Fragmento dado:
§
Lo leímos en Lord Jim, ¿te acordás? Cuenta Marlow: "Los traficantes del siglo XVII llegaban hasta allí en busca de pimienta, porque, ¡mi Dios!, la pasión por la pimienta hacía arder de amor el pecho de los aventureros holandeses e ingleses de la época de Jaime I. ¡A dónde no irían a buscar pimienta! Por una bolsa de ella se cortarían unos a otros la garganta sin la menor duda, y abjurarían de su alma (de la cual eran tan cuidadosos, en otro sentido).

La extravagante obstinación de ese deseo los llevaba a desafiar la muerte de mil maneras: el mar –siempre desconocido–, las enfermedades extrañas y repugnantes; las heridas; el cautiverio; el hambre; las pestes y la desesperación. ¡Los hacía grandes! ¡Por el cielo!: los volvía heroicos. Y los hacía, además, patéticos en su ansia por el intercambio, por la cosa chica, por el comercio, en tanto que la muerte inflexible cobraba su tributo en jóvenes y viejos. Parece imposible creer que la simple avidez comercial pudiese imponer en los hombres tal firmeza de objetivos, tan ciega persistencia en los esfuerzos y sacrificios.

Y, por cierto, aquellos que aventuraban sus personas y sus vidas arriesgaban todo lo que tenían por una magra recompensa. Dejaban sus huesos blanqueando en costas ignotas, para que la riqueza y el picante sabor pudiesen llegar a las manos y a las mesas de los que vivían en la patria lejana. Para nosotros, sus sucesores menos heroicos, se nos aparecían enaltecidos, no como agentes de comercio, sino como instrumentos de un destino manifiesto, que se internaban en lo desconocido en obediencia a una voz interior, a un impulso que palpitaba en la sangre, a un sueño de futuro. Eran magníficos; y es preciso admitir que estaban preparados para lo magnífico. Lo registraban con complacencia en sus sufrimientos, en el aspecto del mar, en las costumbres de naciones extrañas, en la gloria de espléndidos gobernantes… Después de un siglo de relaciones entrecruzadas, la región parece haberse apartado poco a poco del intercambio. Quizás se acabó la pimienta. Sea como fuere, a nadie le interesa ahora…" (1)

La cuestión es que, más allá del relato de Marlow, ya no había tantas rutas... Así, los holandeses fundaron aquí, en Manhattan, Nueva Ámsterdam, y varias colonias en la vía que cruzaba por las islas polinesias, que entonces llamaban las Indias Orientales; los ingleses hicieron lo mismo, y comenzaron las guerras anglo-holandesas, que bien podrían haberse llamado las "guerras de la pimienta" y que ocuparon buena parte del siglo XVII.
§
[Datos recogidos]
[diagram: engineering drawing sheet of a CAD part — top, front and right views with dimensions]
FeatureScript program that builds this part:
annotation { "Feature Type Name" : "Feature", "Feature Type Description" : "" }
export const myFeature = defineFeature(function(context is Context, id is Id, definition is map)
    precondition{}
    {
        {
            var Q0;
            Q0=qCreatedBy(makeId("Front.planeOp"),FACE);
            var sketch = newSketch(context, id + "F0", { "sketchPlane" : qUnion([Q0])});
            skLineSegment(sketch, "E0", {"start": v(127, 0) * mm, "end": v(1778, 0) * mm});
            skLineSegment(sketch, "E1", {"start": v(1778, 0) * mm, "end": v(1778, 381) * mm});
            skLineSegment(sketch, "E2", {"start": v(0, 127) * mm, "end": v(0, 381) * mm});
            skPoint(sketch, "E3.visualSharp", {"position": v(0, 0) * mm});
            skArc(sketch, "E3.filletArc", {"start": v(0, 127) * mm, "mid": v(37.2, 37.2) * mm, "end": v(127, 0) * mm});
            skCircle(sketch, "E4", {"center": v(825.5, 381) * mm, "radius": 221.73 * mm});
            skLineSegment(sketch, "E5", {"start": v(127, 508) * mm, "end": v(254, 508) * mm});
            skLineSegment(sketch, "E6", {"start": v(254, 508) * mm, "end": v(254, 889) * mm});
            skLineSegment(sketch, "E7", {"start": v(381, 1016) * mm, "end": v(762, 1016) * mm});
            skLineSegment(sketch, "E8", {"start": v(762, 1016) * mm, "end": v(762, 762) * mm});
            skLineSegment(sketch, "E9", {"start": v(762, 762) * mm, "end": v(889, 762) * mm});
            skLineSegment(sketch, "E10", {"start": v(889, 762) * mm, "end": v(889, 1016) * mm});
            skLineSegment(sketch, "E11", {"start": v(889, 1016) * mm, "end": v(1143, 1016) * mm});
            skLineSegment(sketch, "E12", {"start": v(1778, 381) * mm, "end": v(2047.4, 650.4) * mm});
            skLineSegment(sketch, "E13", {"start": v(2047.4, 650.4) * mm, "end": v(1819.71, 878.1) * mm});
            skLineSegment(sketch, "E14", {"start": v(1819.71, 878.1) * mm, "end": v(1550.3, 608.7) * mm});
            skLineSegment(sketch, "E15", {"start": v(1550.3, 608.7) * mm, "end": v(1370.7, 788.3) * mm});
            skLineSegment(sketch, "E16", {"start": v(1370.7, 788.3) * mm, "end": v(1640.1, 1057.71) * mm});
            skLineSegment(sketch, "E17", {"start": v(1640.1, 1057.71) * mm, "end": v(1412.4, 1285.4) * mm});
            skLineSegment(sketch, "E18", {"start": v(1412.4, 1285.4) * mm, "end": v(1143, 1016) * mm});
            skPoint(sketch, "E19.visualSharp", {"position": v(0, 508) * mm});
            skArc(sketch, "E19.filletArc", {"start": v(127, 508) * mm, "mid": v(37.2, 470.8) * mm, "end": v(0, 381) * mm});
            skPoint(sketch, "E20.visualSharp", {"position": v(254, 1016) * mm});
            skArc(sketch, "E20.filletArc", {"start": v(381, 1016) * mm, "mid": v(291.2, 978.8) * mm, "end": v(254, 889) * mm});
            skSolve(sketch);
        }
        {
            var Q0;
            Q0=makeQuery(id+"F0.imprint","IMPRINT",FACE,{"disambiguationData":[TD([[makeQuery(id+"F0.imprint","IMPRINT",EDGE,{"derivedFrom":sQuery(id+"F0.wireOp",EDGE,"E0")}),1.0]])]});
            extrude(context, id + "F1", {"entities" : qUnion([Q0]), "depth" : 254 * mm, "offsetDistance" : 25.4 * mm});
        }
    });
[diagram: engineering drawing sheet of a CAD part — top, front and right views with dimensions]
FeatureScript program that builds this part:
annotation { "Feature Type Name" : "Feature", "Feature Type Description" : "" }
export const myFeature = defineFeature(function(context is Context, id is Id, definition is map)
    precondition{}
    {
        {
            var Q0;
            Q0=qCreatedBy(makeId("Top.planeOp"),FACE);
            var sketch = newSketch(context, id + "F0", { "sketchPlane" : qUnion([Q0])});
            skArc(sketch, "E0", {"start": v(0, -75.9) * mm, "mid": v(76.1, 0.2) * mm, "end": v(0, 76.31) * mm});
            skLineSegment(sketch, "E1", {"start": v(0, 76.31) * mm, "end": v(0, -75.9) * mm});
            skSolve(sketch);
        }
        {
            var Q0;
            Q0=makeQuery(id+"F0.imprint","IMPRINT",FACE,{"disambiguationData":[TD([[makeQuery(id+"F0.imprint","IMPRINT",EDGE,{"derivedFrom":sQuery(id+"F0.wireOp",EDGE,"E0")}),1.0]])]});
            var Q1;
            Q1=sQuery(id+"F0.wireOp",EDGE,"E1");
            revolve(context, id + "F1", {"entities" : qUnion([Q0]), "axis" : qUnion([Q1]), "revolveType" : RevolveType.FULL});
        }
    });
§
Pasos a seguir:
**a.** En el texto sobre la pimienta, ¿qué ciudad fundaron los holandeses en Manhattan?
**b.** Copia del texto sobre la pimienta el tramo que va desde "La cuestión es" hasta "del siglo XVII.".
**c.** Sigue escribiendo el texto sobre la pimienta a partir de donde termina.
Para lo que sigue no se necesitan los registros.

Respuestas por tarea:
**a.** Nueva Ámsterdam.

**b.**
La cuestión es que, más allá del relato de Marlow, ya no había tantas rutas... Así, los holandeses fundaron aquí, en Manhattan, Nueva Ámsterdam, y varias colonias en la vía que cruzaba por las islas polinesias, que entonces llamaban las Indias Orientales; los ingleses hicieron lo mismo, y comenzaron las guerras anglo-holandesas, que bien podrían haberse llamado las "guerras de la pimienta" y que ocuparon buena parte del siglo XVII.

**c.**
Cuando se firma la paz de Breda, los holandeses –que iban ganando la guerra– imponen su criterio: pensando en el preciado granito negro, proponen entregarle la lejana e ignota Nueva Ámsterdam a sus enemigos ingleses, a condición de que estos adversarios comerciales renunciaran para siempre a ocupar o a abrir nuevas colonias en la ruta samoana de la pimienta. Los británicos, atónitos por tan buena condición cuando iban perdiendo, aceptan la propuesta holandesa: se quedan con Nueva Ámsterdam, y le cambian el nombre a la ciudad: la llaman Nueva York.

Al poco tiempo la pimienta cayó en desgracia, ya había demasiados países que la comerciaban y el exceso de oferta hizo bajar los precios. La ruta de las Indias Orientales dejó de ser estratégica…, y Nueva York –en cambio– siguió su camino hasta convertirse en la nueva Roma de nuestro tiempo.

Ahora sí ya es de noche, caminamos por la ribera oriental del Hudson y yo voy recitándole a Marimer el soneto "Aquel error holandés":

En las costas indias de Malabarra,
una perla verde, ya ennegrecida
al solaz meridional de la tierra,
las delicias de la mesa tendida

hace desde Europa al cielo más nuevo.
La pimienta negra todo mar cruza:
Índico, Pacífico y Ordo Novo;
llama el Mediterráneo, su brisa,

y hacia allá acude, todos la disfrutan.
Enloquece los mercados de Londres
y la flota de la Reina trae odres.

Los marinos de Holanda la disputan,
ceden New Ámsterdam por ella, ¡bad work!
La pimienta pasa. Queda New York.

Manhattan Follies, (Clarice, 2025)


(1)  Joseph Conrad, Lord Jim, capítulo 22; traducción nuestra.